Clodagh Tait is a lecturer in the Department of History, Mary Immaculate College, University of Limerick. She is the author of Death, Burial and Commemoration in Ireland 1550-1650 and co-editor of Age of Atrocity: Violence and Political Conflict in Early Modern Ireland  and Religion and Politics in Urban Ireland: Essays in Honour of Colm Lennon. She has published articles on a variety of topics relating to death, violence, riot, commemoration, mortality rates, Catholic devotion, martyrdom, childbirth, baptism and naming in early modern Ireland.

 

Nora White

Ogham Stones – our earliest genealogical sources

Thursday September 1st 

Time: 1pm

Venue: National Library of Ireland 

Our very earliest recording of personal and kindred names occurs, not as you might expect in vellum manuscripts, but on stone: Ogham stones.
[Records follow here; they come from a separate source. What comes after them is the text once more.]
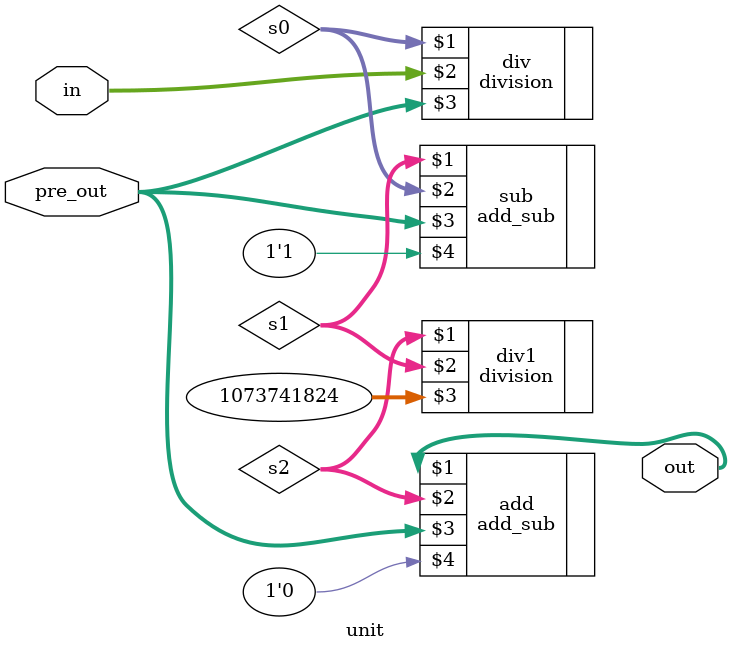
<source format=v>

module rs_element(out,in);
    input   [31:0]in;
    output  [31:0]out;

    wire [31:0]s0,s1,s2,s3,s4,s5,s6,s7,s8;
    unit count1(s0,in,32'h3F800000);
    unit count2(s1,in,s0);
    unit count3(s2,in,s1);
    unit count4(s3,in,s2);
    unit count5(s4,in,s3);
    unit count6(s5,in,s4);
    unit count7(s6,in,s5);
    unit count8(s7,in,s6);
    unit count9(s8,in,s7);
    unit count10(out,in,s8);
endmodule

module unit(out,in,pre_out);
    input   [31:0]in,pre_out;
    output  [31:0]out;

    wire [31:0]s0,s1,s2;

    division div(s0,in,pre_out);
    add_sub sub(s1,s0,pre_out,1'b1);

    division div1(s2,s1,32'h40000000);
    add_sub  add(out,s2,pre_out,1'b0);
endmodule
</source>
Over four hundred inscriptions in the ogham alphabet record the names of our ancestors hundreds of years before genealogies were written in manuscripts. Some of these names are still in use today. Modern technology is now being used to record these stones and perhaps shed new light on some very old inscriptions.

 

Nora White graduated from Maynooth University in 2001 with a BA in History and Old and Middle Irish/Medieval Irish Studies. She went on to edit a group of early Irish texts for her PhD at the same University, before being awarded an O’Donovan Scholarship in the School of Celtic Studies at DIAS in 2006. Since 2010, she has held the position of Principal Investigator on the Ogham in 3D project.